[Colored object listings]
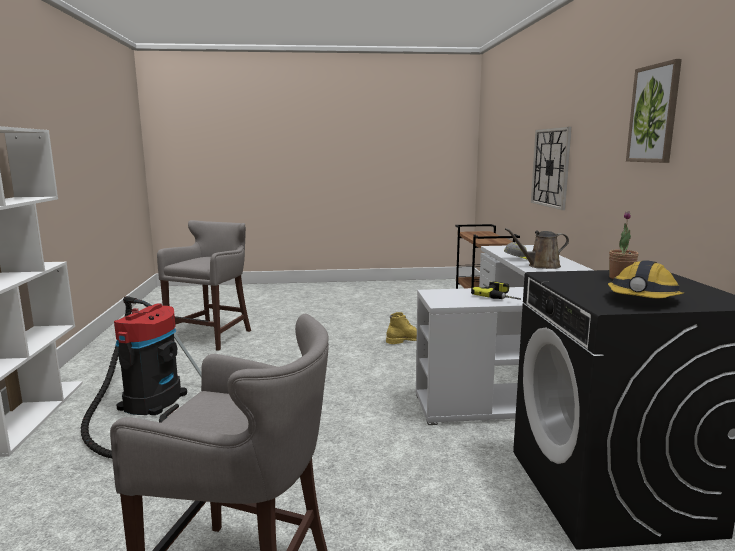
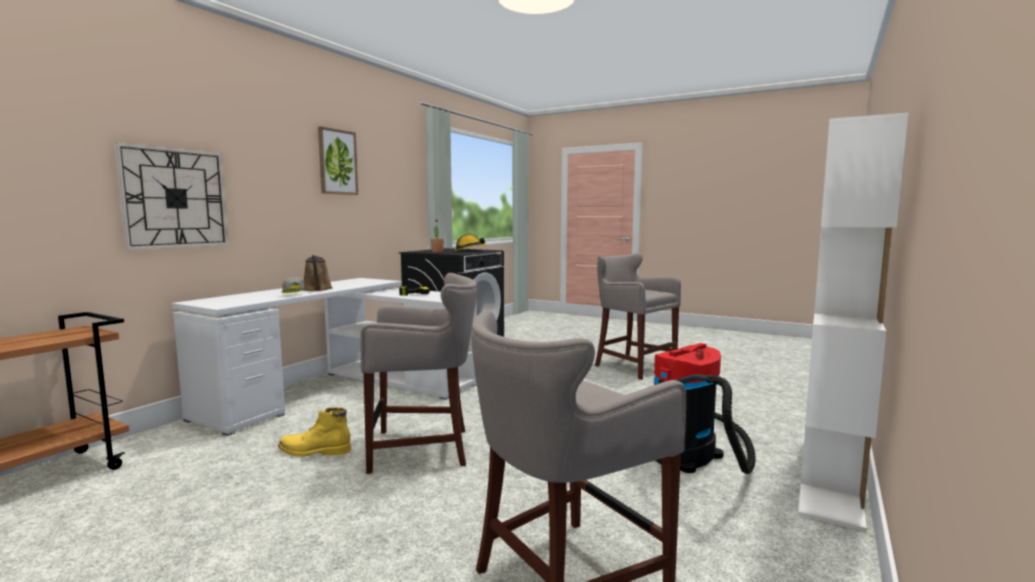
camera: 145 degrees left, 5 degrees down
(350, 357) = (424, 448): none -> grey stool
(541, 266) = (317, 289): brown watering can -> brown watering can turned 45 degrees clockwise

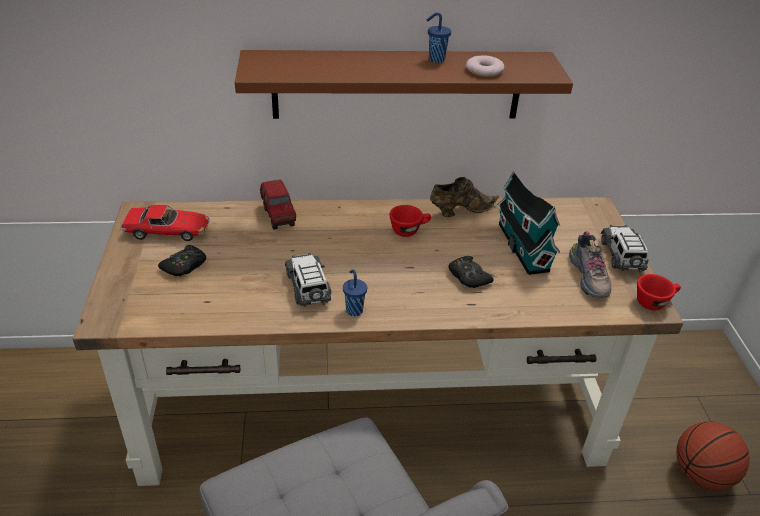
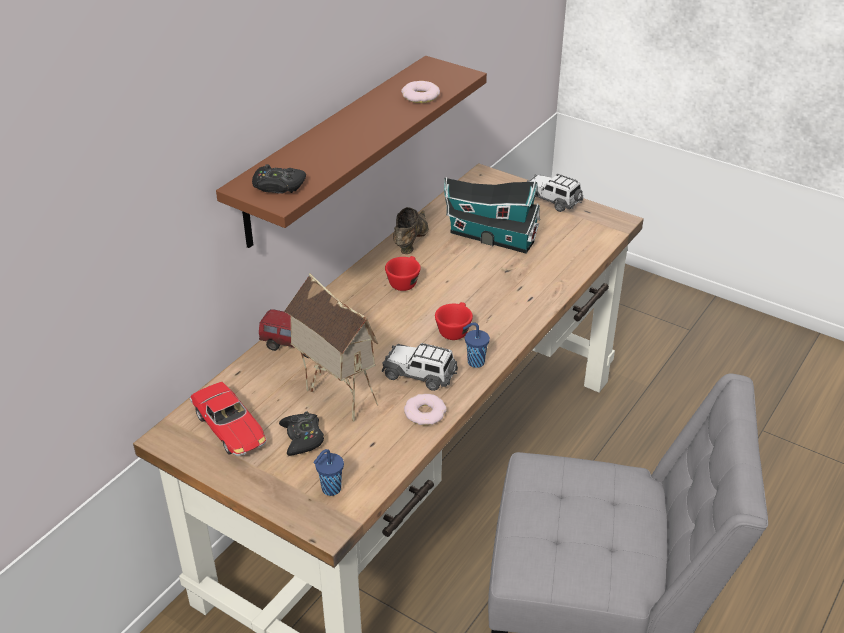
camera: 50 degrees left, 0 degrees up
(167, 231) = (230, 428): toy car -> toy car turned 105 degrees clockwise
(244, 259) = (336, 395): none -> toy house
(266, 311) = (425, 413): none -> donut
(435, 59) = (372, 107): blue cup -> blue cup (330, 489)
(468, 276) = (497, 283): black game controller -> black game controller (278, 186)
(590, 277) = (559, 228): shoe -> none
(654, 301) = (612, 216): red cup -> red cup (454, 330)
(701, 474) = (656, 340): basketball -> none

---

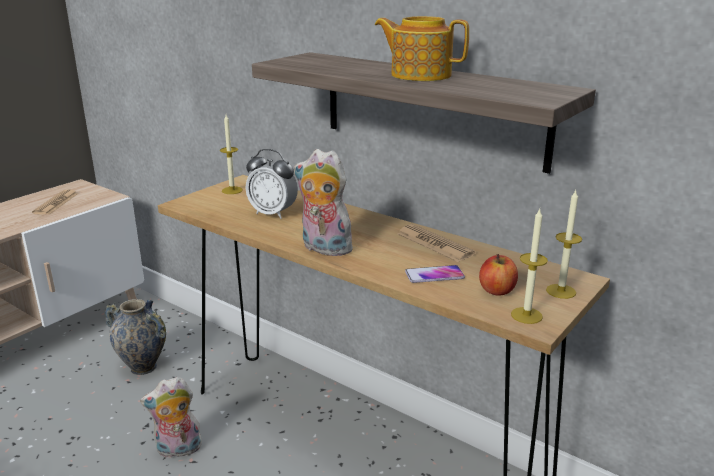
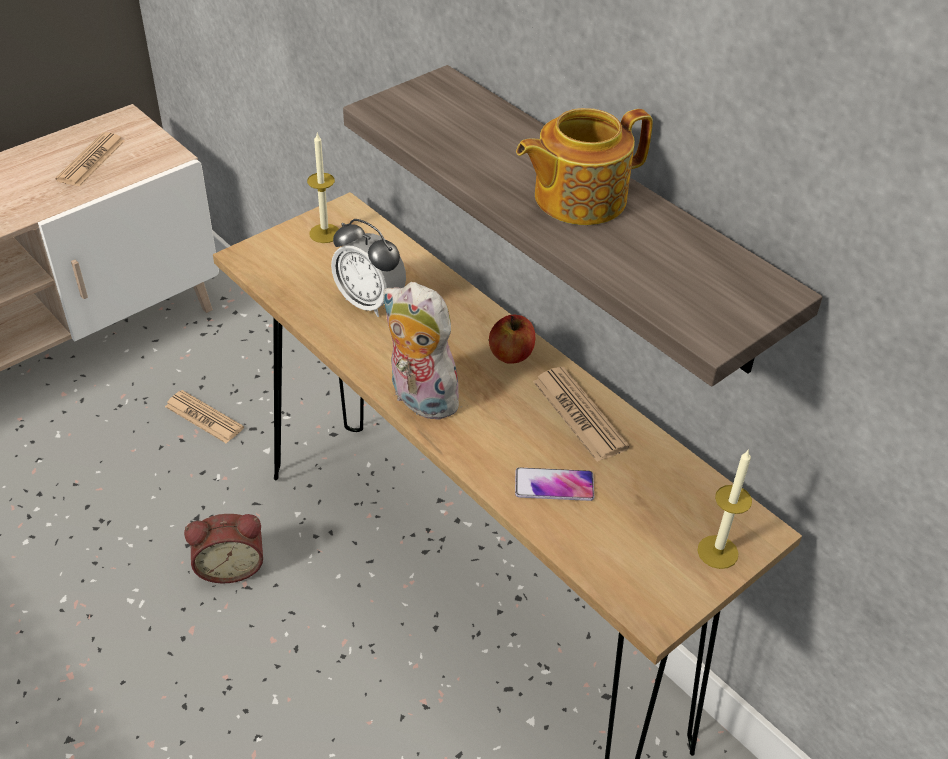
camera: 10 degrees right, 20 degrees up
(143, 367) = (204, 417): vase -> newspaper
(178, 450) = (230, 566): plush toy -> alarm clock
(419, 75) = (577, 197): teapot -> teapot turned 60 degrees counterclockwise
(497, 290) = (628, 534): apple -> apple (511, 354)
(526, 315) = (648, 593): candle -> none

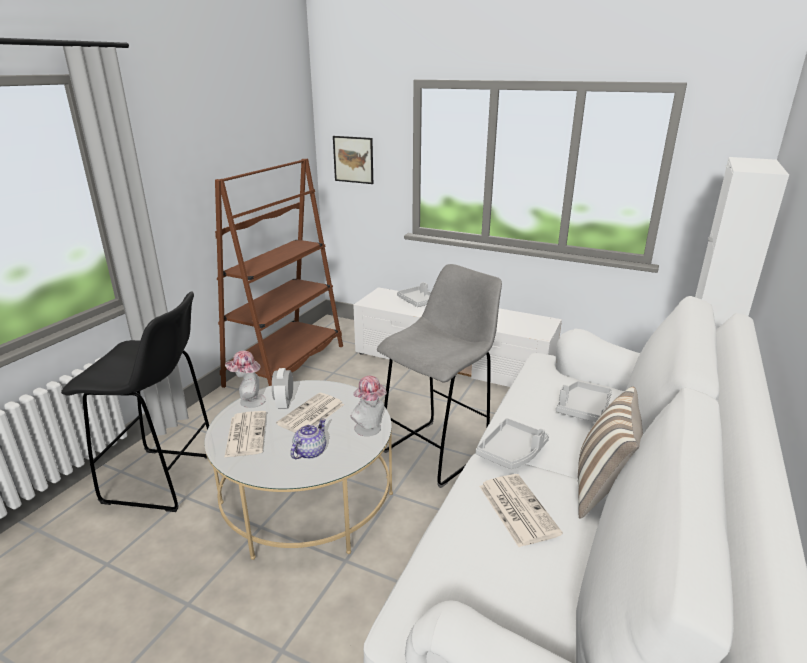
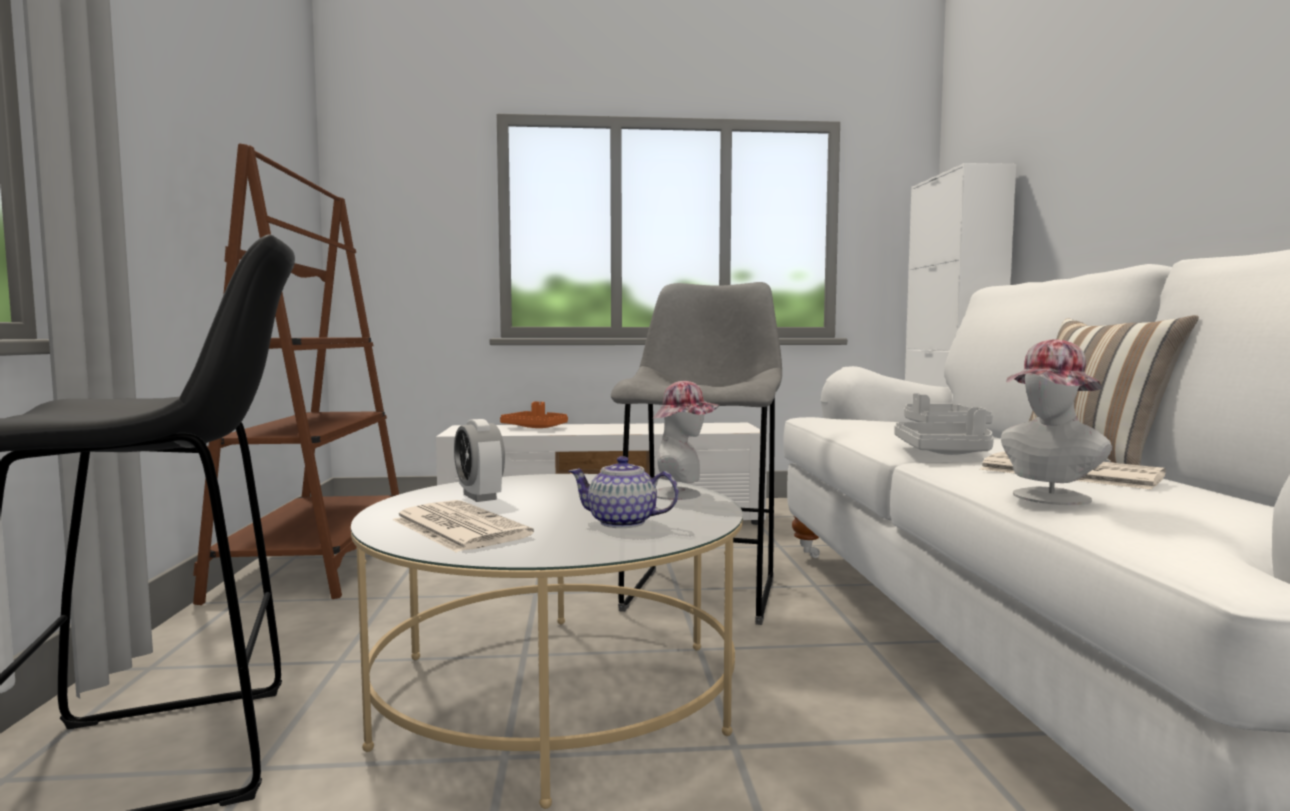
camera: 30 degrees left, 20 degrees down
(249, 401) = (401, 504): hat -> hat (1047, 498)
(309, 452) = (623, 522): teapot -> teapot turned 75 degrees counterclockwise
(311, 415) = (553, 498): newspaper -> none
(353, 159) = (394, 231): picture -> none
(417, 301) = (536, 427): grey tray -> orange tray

==

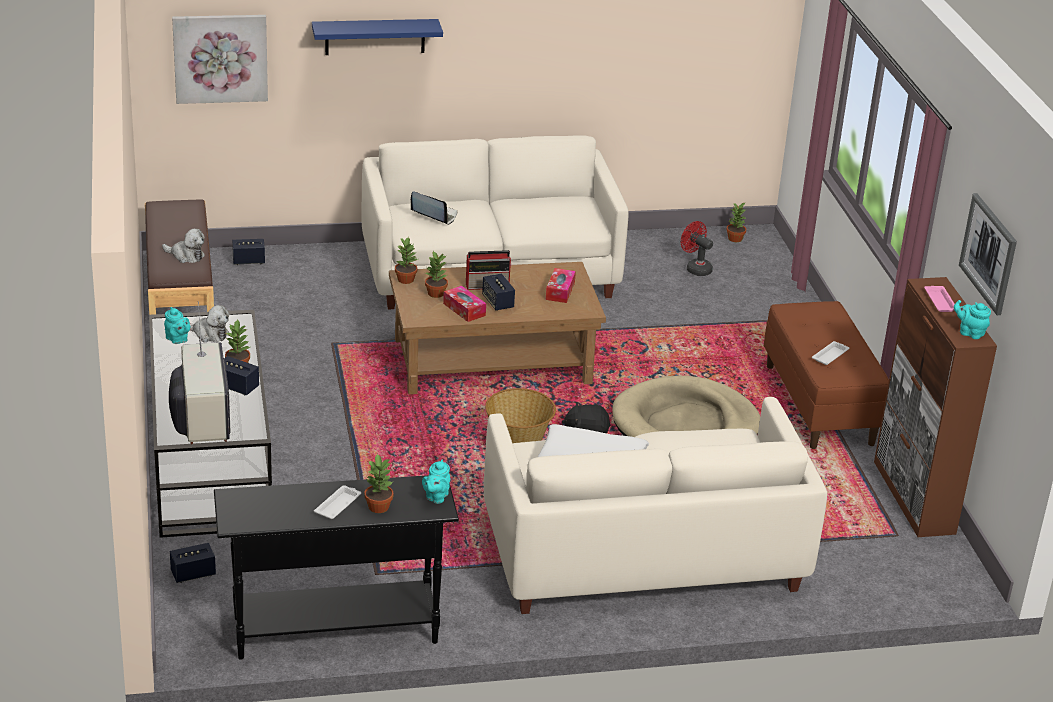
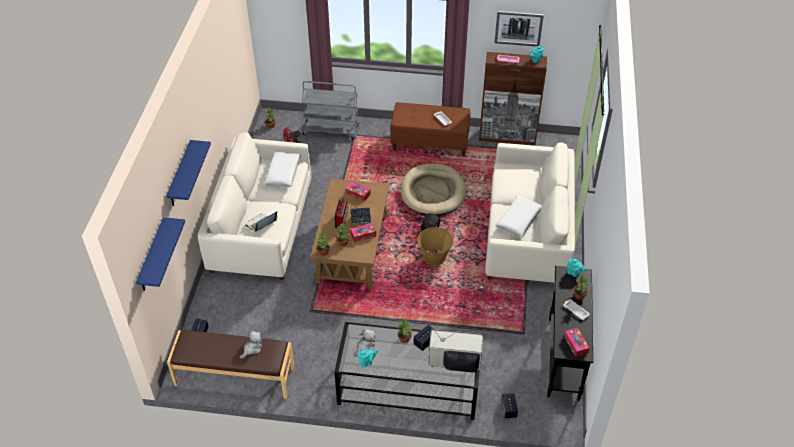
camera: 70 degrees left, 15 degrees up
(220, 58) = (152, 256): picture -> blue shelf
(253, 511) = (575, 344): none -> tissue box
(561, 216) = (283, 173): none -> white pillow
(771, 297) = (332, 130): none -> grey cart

### [Task brief]
Of the entries above, repeat exactly the lines between the line with "camera: 70 degrees left, 15 degrees up" and the line with "(771, 297) = (332, 130): none -> grey cart", inclusive, and no others.

### [Your solution]
camera: 70 degrees left, 15 degrees up
(220, 58) = (152, 256): picture -> blue shelf
(253, 511) = (575, 344): none -> tissue box
(561, 216) = (283, 173): none -> white pillow
(771, 297) = (332, 130): none -> grey cart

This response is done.